Most significantly, the contracts for workers at Safeway grocery stores in the area were originally set to expire throughout January and February. If Safeway workers were to join their fellow workers at King Soopers, it would strike a massive blow to two of the largest grocery chains in Colorado, making up a combined 45 percent of the grocery market share in Denver.

However, rather than call out Safeway workers to join the strike, the UFCW extended their contract in the Denver area in order to “allow the Union time to secure an industry leading contract for Safeway/Albertsons workers.” The contract for Denver clerks and meat department workers was set to expire on January 8.

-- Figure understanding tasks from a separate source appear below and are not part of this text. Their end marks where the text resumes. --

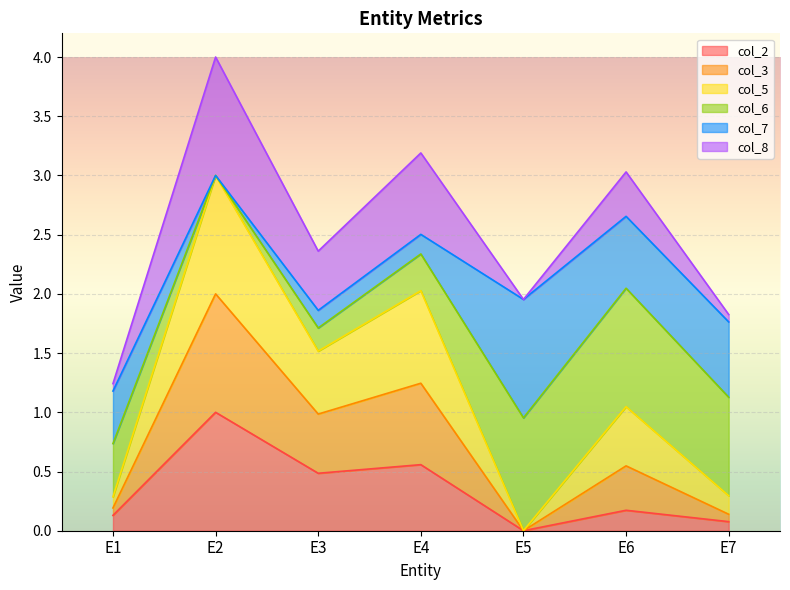

Is the value of col_8 at E4 greater than the value of col_3 at E5?

Yes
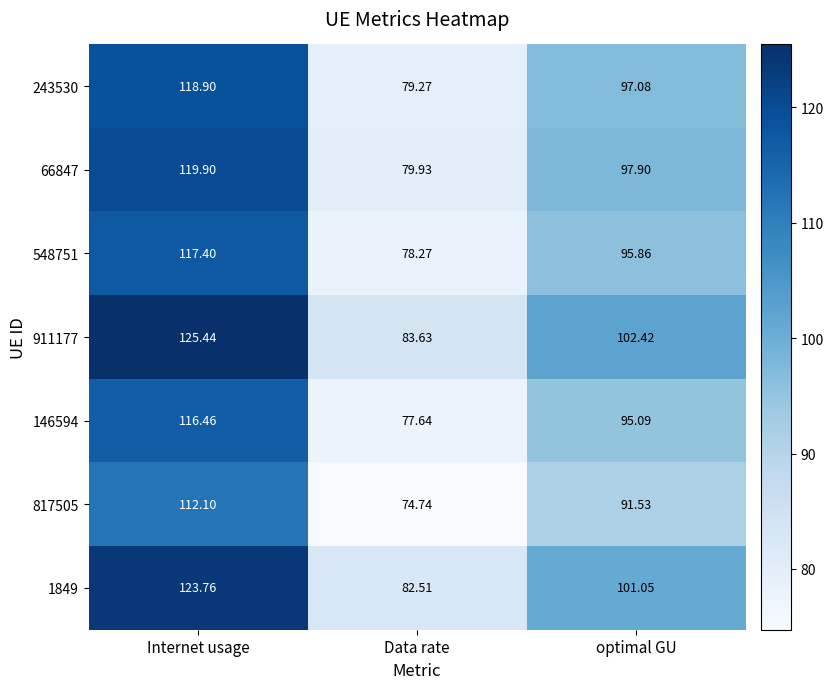

At Data rate, list the series in order from largest to smallest.

911177, 1849, 66847, 243530, 548751, 146594, 817505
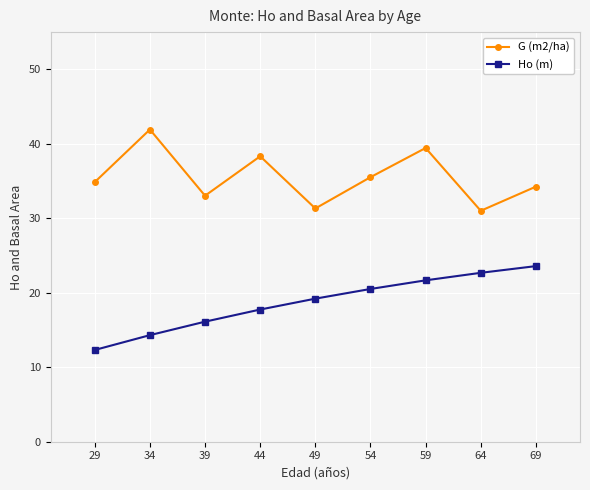

What is the spread (max minus min) of values at 39?

16.9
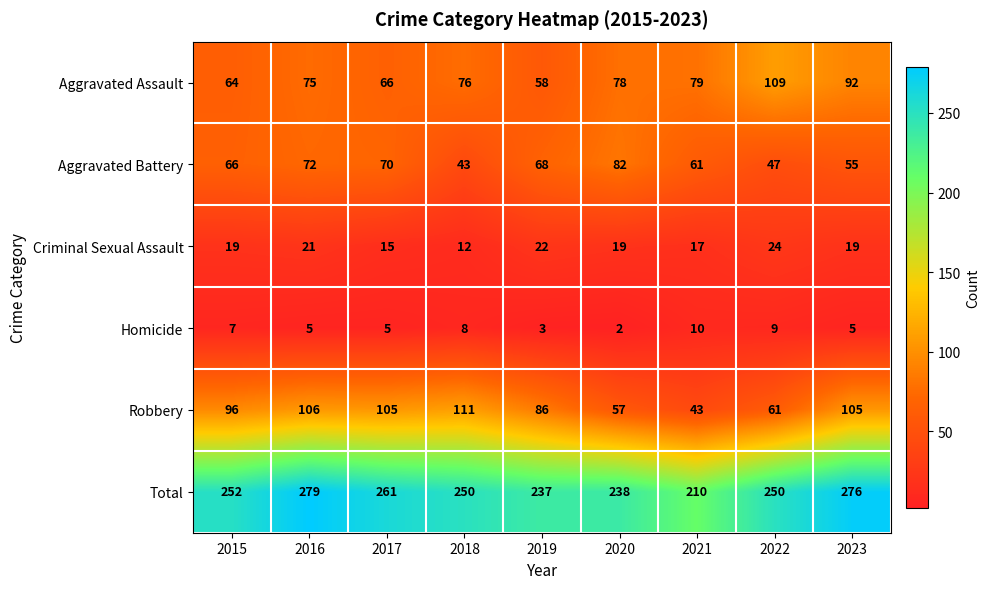

What is the difference between the maximum and minimum values in the Aggravated Assault series?

51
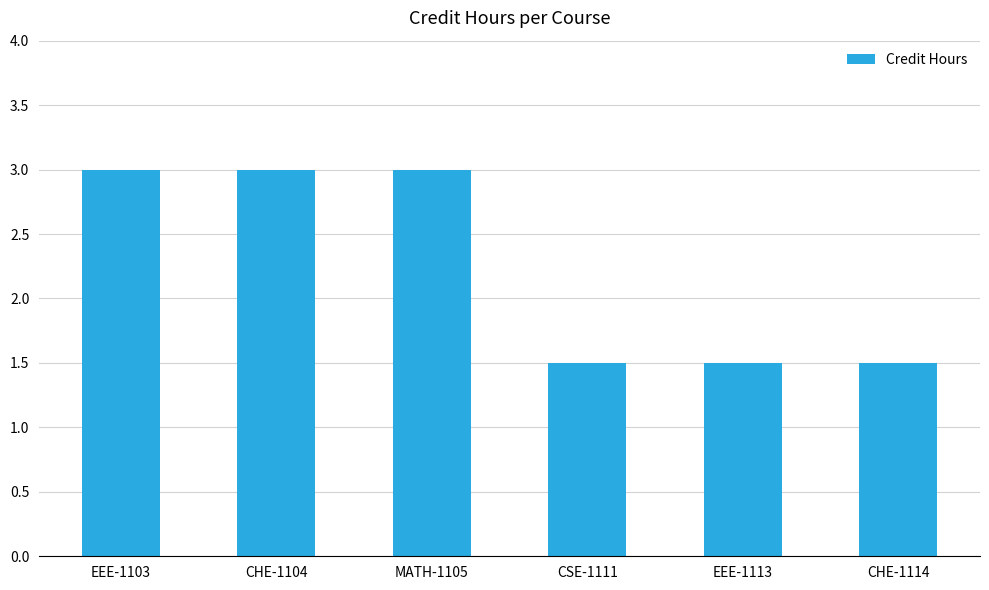

What is the difference between the second highest and second lowest values?

1.5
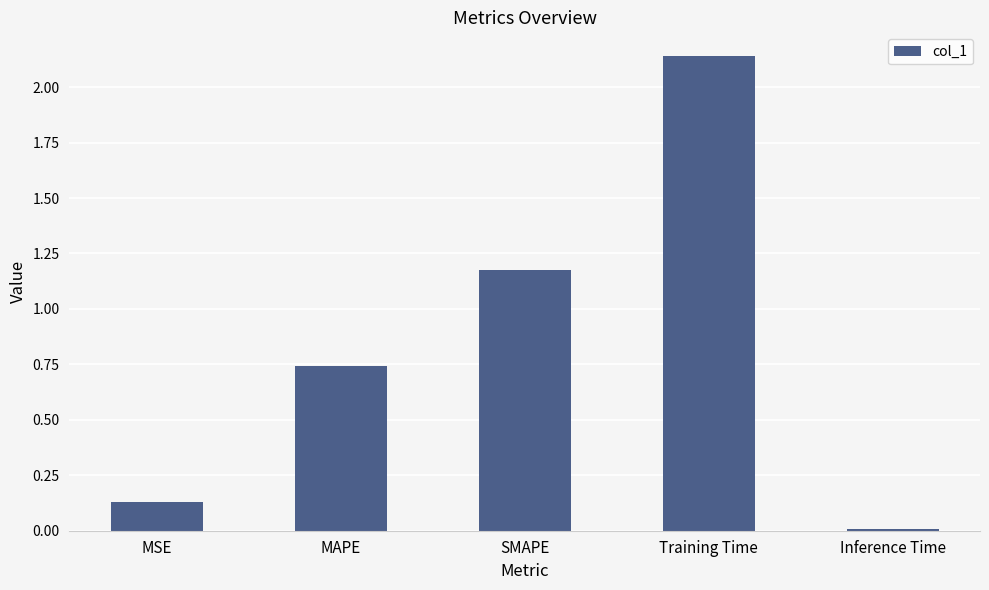

Which label corresponds to the smallest value in the chart?

Inference Time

The extension is not to secure a better contract but to keep the Safeway and King Soopers workers isolated in order to weaken both. While the UFCW has been compelled to call a strike and engage in certain “militant” rhetoric, the union officialdom, which controls more than $1 billion in assets, is terrified of an explosion from below and will seek to wear down workers and shut down the strike as soon as possible. Indeed, this is why the union has arbitrarily limited the strike in advance to three weeks, leaving in the hands of management as much initiative and advance notice as possible in order to weather the strike.

It can also not be excluded that the union will seek to call off the strike at the last minute and enforce a sellout contract, as the IATSE union did to a planned strike of 60,000 film production workers and the United Nurses Associations of California/Union of Health Care Professionals (UNAC/UHCP) did to 32,000 health care workers in Southern California.

Indeed, the UFCW has been among the most the brazen of all the pro-corporate trade unions in sacrificing the health and lives of their own members on behalf of private profit. The union has kept meatpacking workers on the job throughout the pandemic which has allowed infections to spread unabated in cramped, unsanitary facilities, leading to nearly 60,000 infections and 300 deaths. In the summer of 2020, beef workers at a JBS plant in Greeley, Colorado, were forced to take matters into their own hands with a wildcat walkout after months of inaction by UFCW Local 7.

In order to carry forward and expand their struggle, workers must prepare themselves to challenge the isolation and betrayals of the UFCW by forming a rank-and-file strike committee. Such an organization will place the direction of the strike in the hands of the workers themselves not the union bureaucrats.

Contact should be made with other grocery workers and across sectors, especially with teachers, who also face low pay and dangerous working conditions during the pandemic. By unifying the struggles of other workers in Colorado and across the country, workers can build a powerful strike movement to win all of their demands, including not just better pay and benefits but also improved safety in the fight to eliminate COVID-19 and end the pandemic.